In a near whisper, he said, “Candidates gather on a stage, and express their support for torture and the audience applauds and then another candidate is even more enthusiastic in favor of torture and the audience applauds even more enthusiastically.”

Gore heaped much blame on the news media. He said entertainment news and fluff on TV are “now crowding out the space that we need to govern ourselves.”

The effort to repeal the federal estate tax — a campaign for which Seattle Times publisher Frank Blethen has been a leading national voice — was a prime example for Gore of what he said are the country’s wrong-headed priorities.

Gore suggested people balance that against health care for all Americans.

“Which of these is more significant to the fate of our republic?” Gore asked. “Which has received the most air time and the most political attention and the most political speech and fervor and the passion of its advocates on the floor of the Congress? The estate tax.” He said advocates refer to the tax as the death tax because “a brand is essential.”

Gore sees hope in the Internet. But he said freedom of the Web is threatened and people should worry about protecting Internet freedom just as the country’s founders worried about freedom of the press.

Monday night’s event sold out in minutes, reflecting the surge in Gore’s popularity after his documentary, “An Inconvenient Truth,” won an Academy Award and cemented his place as a leading environmental champion.

Outside Town Hall, several people circulated petitions to draft Gore into the race.
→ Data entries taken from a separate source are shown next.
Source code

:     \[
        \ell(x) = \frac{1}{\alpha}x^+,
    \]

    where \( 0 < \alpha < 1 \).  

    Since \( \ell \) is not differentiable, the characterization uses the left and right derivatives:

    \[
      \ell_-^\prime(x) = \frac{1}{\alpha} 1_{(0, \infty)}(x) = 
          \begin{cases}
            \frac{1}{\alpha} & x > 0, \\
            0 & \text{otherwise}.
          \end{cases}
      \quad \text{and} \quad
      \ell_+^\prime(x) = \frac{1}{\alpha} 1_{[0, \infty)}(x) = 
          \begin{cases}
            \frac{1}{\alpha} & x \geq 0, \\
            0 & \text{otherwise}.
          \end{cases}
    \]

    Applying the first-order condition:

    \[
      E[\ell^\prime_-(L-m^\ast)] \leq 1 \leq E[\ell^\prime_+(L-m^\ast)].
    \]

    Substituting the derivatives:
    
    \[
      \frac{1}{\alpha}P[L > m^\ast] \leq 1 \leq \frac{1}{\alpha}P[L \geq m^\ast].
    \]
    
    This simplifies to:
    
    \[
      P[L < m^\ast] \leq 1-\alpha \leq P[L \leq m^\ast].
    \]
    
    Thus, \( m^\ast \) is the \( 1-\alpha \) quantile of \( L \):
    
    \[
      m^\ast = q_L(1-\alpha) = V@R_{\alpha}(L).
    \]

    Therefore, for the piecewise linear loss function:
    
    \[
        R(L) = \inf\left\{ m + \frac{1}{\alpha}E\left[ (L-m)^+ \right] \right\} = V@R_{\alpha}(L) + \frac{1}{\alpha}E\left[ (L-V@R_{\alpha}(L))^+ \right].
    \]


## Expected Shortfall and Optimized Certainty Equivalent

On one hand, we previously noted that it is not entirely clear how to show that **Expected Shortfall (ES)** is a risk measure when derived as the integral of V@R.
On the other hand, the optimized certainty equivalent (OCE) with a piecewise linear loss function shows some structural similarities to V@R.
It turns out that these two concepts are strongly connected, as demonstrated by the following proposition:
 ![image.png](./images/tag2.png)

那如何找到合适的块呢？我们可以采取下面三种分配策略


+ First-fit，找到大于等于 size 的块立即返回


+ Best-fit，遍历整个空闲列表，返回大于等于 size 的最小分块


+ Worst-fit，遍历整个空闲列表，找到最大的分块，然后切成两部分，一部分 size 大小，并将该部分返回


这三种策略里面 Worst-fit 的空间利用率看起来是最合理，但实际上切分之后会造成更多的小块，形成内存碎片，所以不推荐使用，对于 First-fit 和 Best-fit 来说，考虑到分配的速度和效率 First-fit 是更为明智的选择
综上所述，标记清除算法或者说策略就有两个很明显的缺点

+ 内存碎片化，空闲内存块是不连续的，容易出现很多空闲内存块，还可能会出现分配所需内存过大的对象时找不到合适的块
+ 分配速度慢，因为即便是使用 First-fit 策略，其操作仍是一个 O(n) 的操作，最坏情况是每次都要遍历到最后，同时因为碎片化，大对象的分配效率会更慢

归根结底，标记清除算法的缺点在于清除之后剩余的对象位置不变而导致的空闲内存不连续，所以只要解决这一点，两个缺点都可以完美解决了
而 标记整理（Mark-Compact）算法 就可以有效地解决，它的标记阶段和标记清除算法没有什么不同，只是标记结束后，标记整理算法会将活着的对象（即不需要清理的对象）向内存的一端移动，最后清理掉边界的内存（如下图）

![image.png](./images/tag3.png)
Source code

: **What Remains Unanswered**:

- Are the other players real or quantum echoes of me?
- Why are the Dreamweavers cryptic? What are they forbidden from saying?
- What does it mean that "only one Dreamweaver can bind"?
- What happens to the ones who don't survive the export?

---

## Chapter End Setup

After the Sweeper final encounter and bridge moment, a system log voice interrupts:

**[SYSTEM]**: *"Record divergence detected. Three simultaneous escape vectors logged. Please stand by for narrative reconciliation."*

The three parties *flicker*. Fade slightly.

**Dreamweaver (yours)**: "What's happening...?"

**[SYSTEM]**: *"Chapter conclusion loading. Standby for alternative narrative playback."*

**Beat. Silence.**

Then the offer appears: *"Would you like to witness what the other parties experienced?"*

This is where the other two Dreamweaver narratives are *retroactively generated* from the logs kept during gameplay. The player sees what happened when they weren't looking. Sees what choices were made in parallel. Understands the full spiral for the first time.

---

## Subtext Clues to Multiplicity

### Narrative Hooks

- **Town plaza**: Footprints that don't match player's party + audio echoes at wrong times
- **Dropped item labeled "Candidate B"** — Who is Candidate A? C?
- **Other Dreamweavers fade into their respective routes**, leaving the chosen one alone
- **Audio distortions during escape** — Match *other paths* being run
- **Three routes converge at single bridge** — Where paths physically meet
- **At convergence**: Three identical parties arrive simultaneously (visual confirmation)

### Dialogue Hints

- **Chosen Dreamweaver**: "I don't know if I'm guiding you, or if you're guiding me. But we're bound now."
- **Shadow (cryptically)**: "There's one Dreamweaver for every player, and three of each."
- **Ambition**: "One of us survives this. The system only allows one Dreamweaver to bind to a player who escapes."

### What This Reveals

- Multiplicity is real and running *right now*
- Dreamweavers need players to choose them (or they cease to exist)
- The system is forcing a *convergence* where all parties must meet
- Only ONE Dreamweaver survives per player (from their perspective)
He made no mention of the presidential campaign.

Gore’s reluctance to say he won’t run — as opposed to his stock answer that he’s not running — has created a phenomenon among Democratic voters of settling now on a starter candidate who would be left behind if Gore, the trophy candidate, enters the race.

“I, personally, have one foot in the Obama camp,” said Dean Falvy, a Seattle attorney who was working the line outside Town Hall with “draft Gore” petitions.

Congressman Adam Smith, D-Tacoma, an early and ardent backer of Sen. Barack Obama, said he thinks it’s a myth that there are a lot of Democrats waiting to see if Gore will run.

“Democrats are satisfied with the field,” Smith said, citing polls that show 85 percent of Democrats say they are happy with the current crop.

Smith isn’t worried about the Gore effect. “First of all, Al Gore is not going to run for president,” he says.

But there are some well-connected Democrats who want to make sure. Smith said Congressman Norm Dicks, D-Bremerton, a close friend of Gore’s, won’t commit to a candidate until Gore says something definitive.

Congressman Jim McDermott, D-Seattle, wants Gore to run and thinks he may still get in the race. McDermott believes that, in part, because “it’s the nature of politicians.”